Questi versi dal linguaggio forte e viscerale sconquassano la coscienza del lettore. Bruck descrive a chiare lettere, anche brutali, l’orrore dell’Olocausto, con immagini incisive che hanno la forza di scene cinematografiche. Quella di Edith Bruck è una poesia che esprime tutta la disperazione vissuta sulla pelle, il dolore per la morte della madre, diventata concime o sapone nelle mani di tante persone, ignare dell’orrore che si consumava in quei luoghi di sterminio. Quella di Bruck è una poesia fatta di sangue e dolore, sempre vivi e pronti a travolgere l’anima della poetessa. Siamo di fronte a una memoria del presente. Per Bruck la Shoah non rappresenta un fatto passato, ma un male che è ancora capace di logorare l’anima e la carne dei sopravvissuti. La scrittura diventa quindi un monito per tutti i popoli della terra: tenere viva la memoria affinché mai più si ripeta quello che è accaduto. Come lei stessa afferma: ” La memoria è vita per me. La memoria dovrebbe essere vita per tutti. Non possiamo cancellare il passato perché il passato è il nostro presente e il nostro presente sarà il nostro futuro. Il tempo è uno. Credo che la memoria riguardi tutta l’umanità, non solo coloro che sono stati deportati. Purtroppo dobbiamo parlare sempre noi perché gli altri vorrebbero appiattire, cancellare, allontanare, respingere, mistificare, rimuovere“.

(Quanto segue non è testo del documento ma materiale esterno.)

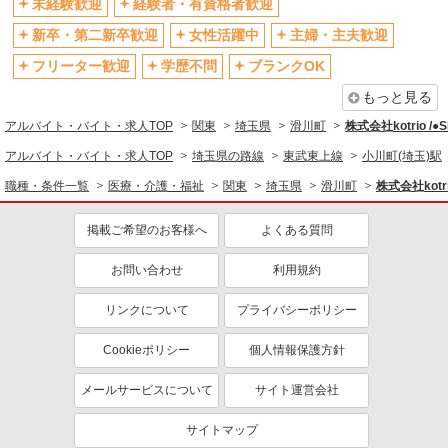
未経験歓迎
経験者・有資格者歓迎
女性活躍中
主婦・主夫歓迎
フリーター歓迎
学歴不問
新卒・第二新卒歓迎
女性活躍中
主婦・主夫歓迎
ブランクOK
ミドル（40代～）活躍中
フリーター歓迎
学歴不問
ブランクOK
エルダー（50代～）活躍中
シニア（60代～）活躍中
もっと見る
高収入・高額
ボーナス・賞与あり
アルバイト・バイト・求人TOP
関東
埼玉県
滑川町
株式会社kotrio /
昇給あり
完全週休2日制
アルバイト・バイト・求人TOP
埼玉県の路線
東武東上線
小川町(埼玉)駅
フルタイム歓迎
禁煙・分煙
職種・条件一覧
医療・介護・福祉
関東
埼玉県
滑川町
株式会社kotri
駅直結・駅チカ
車通勤OK
掲載ご希望のお客様へ
よくある質問
バイク通勤OK
自転車通勤OK
残業少なめ（月20h未満）
交通費支給
お問い合わせ
利用規約
社会保険あり
産休・育休取得実績あり
リンクについて
プライバシーポリシー
退職金・財形貯蓄制度あり
各種手当（家族・役職・インセン
ティブなど）あり
Cookieポリシー
個人情報保護方針
制服貸与
研修制度あり
メールサービスについて
サイト運営会社
資格取得支援制度あり
サイトマップ
同じ職種から求人を探す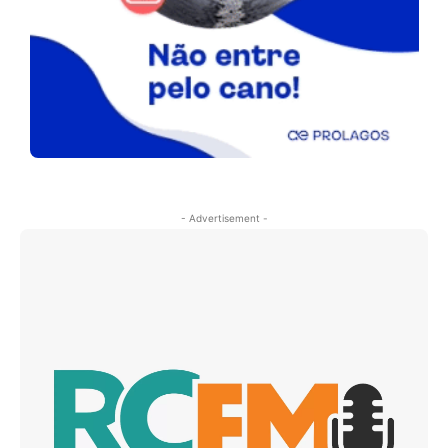
- Advertisement -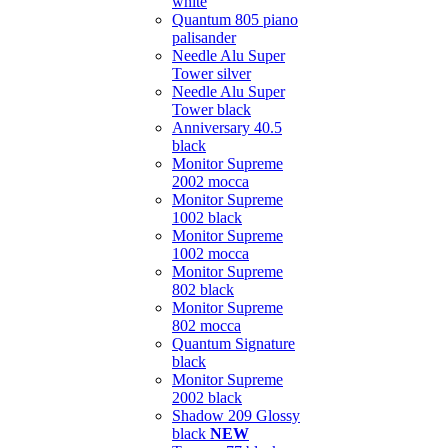
white
Quantum 805 piano
palisander
Needle Alu Super
Tower silver
Needle Alu Super
Tower black
Anniversary 40.5
black
Monitor Supreme
2002 mocca
Monitor Supreme
1002 black
Monitor Supreme
1002 mocca
Monitor Supreme
802 black
Monitor Supreme
802 mocca
Quantum Signature
black
Monitor Supreme
2002 black
Shadow 209 Glossy
black
NEW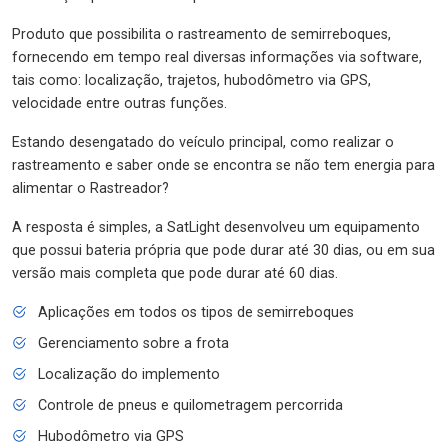
Produto que possibilita o rastreamento de semirreboques,
fornecendo em tempo real diversas informações via software,
tais como: localização, trajetos, hubodômetro via GPS,
velocidade entre outras funções.
Estando desengatado do veículo principal, como realizar o
rastreamento e saber onde se encontra se não tem energia para
alimentar o Rastreador?
A resposta é simples, a SatLight desenvolveu um equipamento
que possui bateria própria que pode durar até 30 dias, ou em sua
versão mais completa que pode durar até 60 dias.
Aplicações em todos os tipos de semirreboques
Gerenciamento sobre a frota
Localização do implemento
Controle de pneus e quilometragem percorrida
Hubodômetro via GPS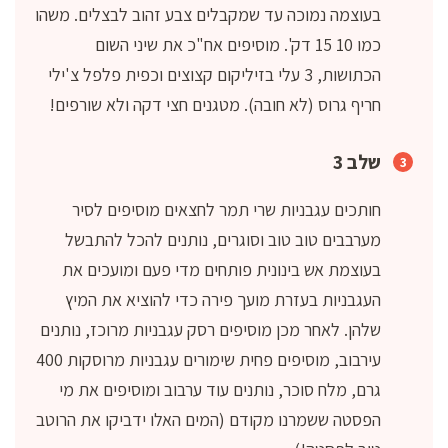
בעוצמה נמוכה עד שמקבלים צבע זהוב לבצלים. משהו
כמו 10 15 דק'. מוסיפים אח"כ את שיני השום
הכתושות, 3 עלי בזיליקום קצוצים וכפית פלפל צ'ילי
חריף גרוס (לא חובה). מטגנים חצי דקה ולא שורפים!
שלב 3
חותכים עגבניות שרי תמר לחצאים מוסיפים לסיר
מערבבים טוב טוב וסוגרים, נותנים להכל להתבשל
בעוצמת אש בינונית פותחים מדי פעם ומועכים את
העגבניות בעזרת מועך פירה כדי להוציא את המיץ
שלהן. לאחר מכן מוסיפים רסק עגבניות מרוכז, נותנים
עירבוב, מוסיפים פחית שימורים עגבניות מרוסקות 400
גרם, מלח סוכר, נותנים עוד ערבוב ומוסיפים את מי
הפסטה ששמרנו מקודם (המים האלו ידביקו את הרוטב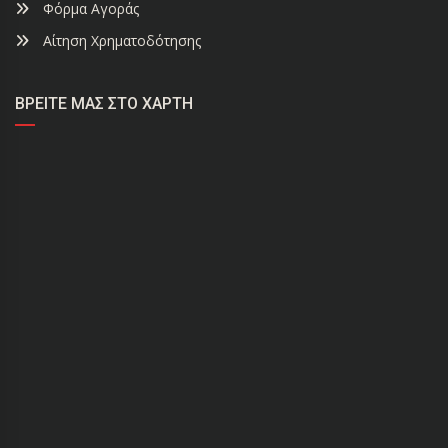
Φόρμα Αγοράς
Αίτηση Χρηματοδότησης
ΒΡΕΊΤΕ ΜΑΣ ΣΤΟ ΧΆΡΤΗ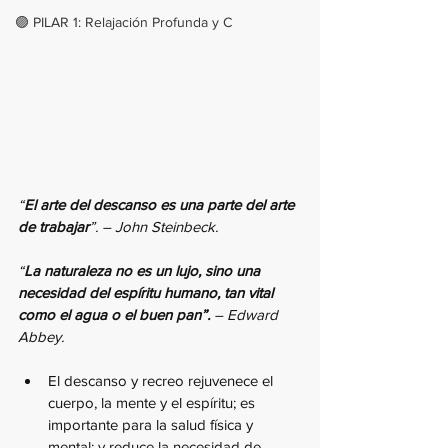
🟣 PILAR 1: Relajación Profunda y C
“
El arte del descanso es una parte del arte 
de trabajar
”. – John Steinbeck.
“
La naturaleza no es un lujo, sino una 
necesidad del espíritu humano, tan vital 
como el agua o el buen pan”. 
– Edward 
Abbey.
El descanso y recreo rejuvenece el 
cuerpo, la mente y el espíritu; es 
importante para la salud física y 
mental; y reduce la necesidad de 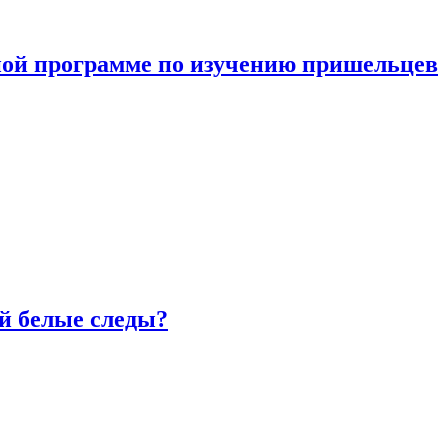
ной программе по изучению пришельцев
й белые следы?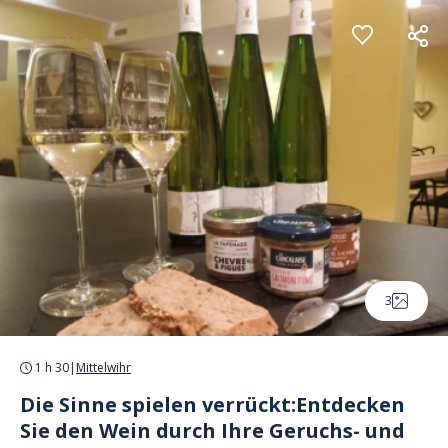
Cookie-Einstellungen
3
1 h 30
|
Mittelwihr
Die Sinne spielen verrückt:Entdecken
Sie den Wein durch Ihre Geruchs- und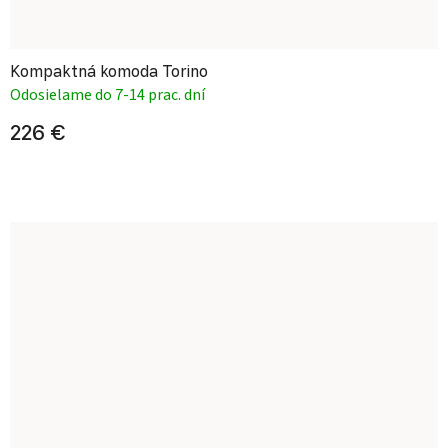
Kompaktná komoda Torino
Odosielame do 7-14 prac. dní
226 €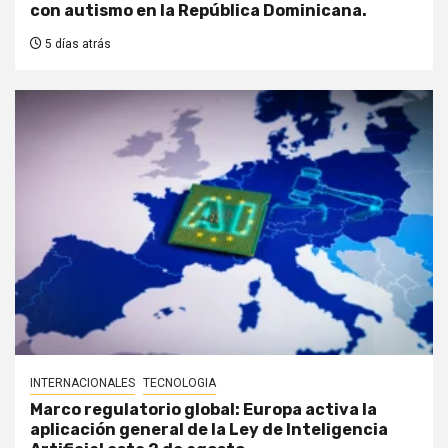
con autismo en la República Dominicana.
5 días atrás
INTERNACIONALES
TECNOLOGIA
Marco regulatorio global: Europa activa la
aplicación general de la Ley de Inteligencia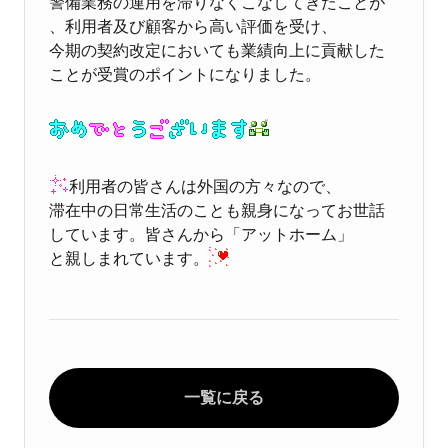
警備業務の運用を滞りなくこなしてきたことが
、利用者及び顧客から高い評価を受け、
今期の契約改定においても業績向上に貢献した
ことが受賞のポイントになりました。
利用者の皆さんは外国の方々なので、
滞在中の日常生活のことも親身になってお世話
しています。皆さんから「アットホーム」
と親しまれています。
一覧に戻る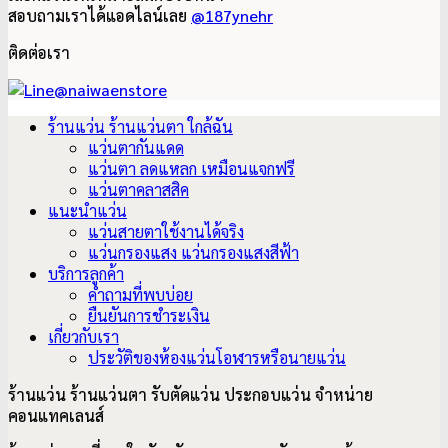
สอบถามเราได้แอดไลน์เลย
@187ynehr
ติดต่อเรา
ร้านแว่น ร้านแว่นตา ใกล้ฉัน
แว่นตากันแดด
แว่นตา ลดแหลก เหมือนแจกฟรี
แว่นตาคลาสสิค
แนะนำแว่น
แว่นสายตาใช้งานได้จริง
แว่นกรองแสง แว่นกรองแสงสีฟ้า
บริการลูกค้า
คำถามที่พบบ่อย
ยืนยันการชำระเงิน
เกี่ยวกับเรา
ประวัติของห้องแว่นโอฬารหรือนายแว่น
ร้านแว่น ร้านแว่นตา รับตัดแว่น ประกอบแว่น จำหน่าย
คอนแทคเลนส์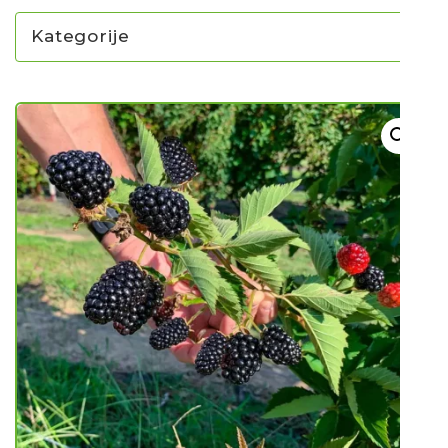
Kategorije
NOVO U PONUDI SADNICA
SADNICE
UKRASNO BILJE I TRAJNICE
GRMOVI/DRVEĆE
HIT SEZONE*** VRTNI SLJEZOVI
UKRASNE TRAVE
HORTENZIJE
LJEKOVITO I ZAČINSKO
VOĆE / BOBIČASTO VOĆE
Sjeme
Sjeme povrća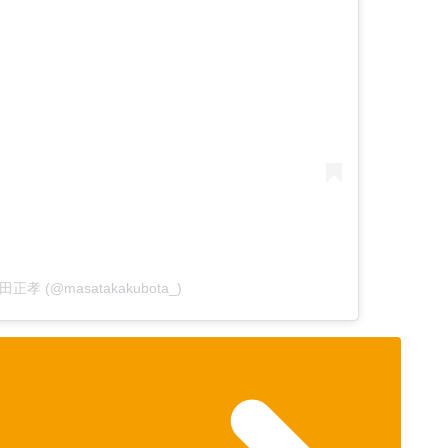
 窪田正孝 (@masatakakubota_)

Edith Steinschreiber, poi Bruck, nasce nel 1931 da una povera famiglia ebrea, in uno sperduto villaggio dell’Ungheria. Da bambina viene deportata in vari campi di concentramento, tra cui quello di Aushwitz. Sarà liberata, insieme alla sorella, nel 1945. I suoi genitori, un fratello e altri familiari non sopravvivono. Dopo la liberazione ritornerà in Ungheria, dove inizia la sua carriera di scrittrice raccontando l’orrore agghiacciante che ha vissuto. Ma ben presto scopre che le sue parole non sono accolte come spera. Nessuno s’interessa a quello che scrive, nessuno è disposto ad ascoltarla. Decide allora di lasciare il paese, dando inizio al suo pellegrinaggio. Prima tenta di raggiungere una delle sorelle maggiori (salvate da Perlasca) in Cecoslovacchia, ma il tentativo fallisce. Poi nel 1948, con la nascita del nuovo Stato di Israele, piena di entusiasmo vi si trasferisce. Qui, per evitare il servizio militare obbligatorio, si sposa assumendo il cognome che ancora oggi porta. L’entusiasmo da cui è animata, però, svanisce ben presto. I conflitti e le tensioni dello Stato di Israele la deludono e così nel 1954 decide, ancora una volta, di trasferirsi. Questa volta in Italia, a Roma, dove tutt’ora risiede. Qui sposa il poeta Nelo Risi, con cui instaurerà un’importante storia d’amore che darà vita anche a un sodalizio artistico. Ha scritto tutti i suoi romanzi in italiano. Ha pubblicato diverse raccolte poetiche in cui narra la sua esperienza di sopravvissuta all’Olocausto.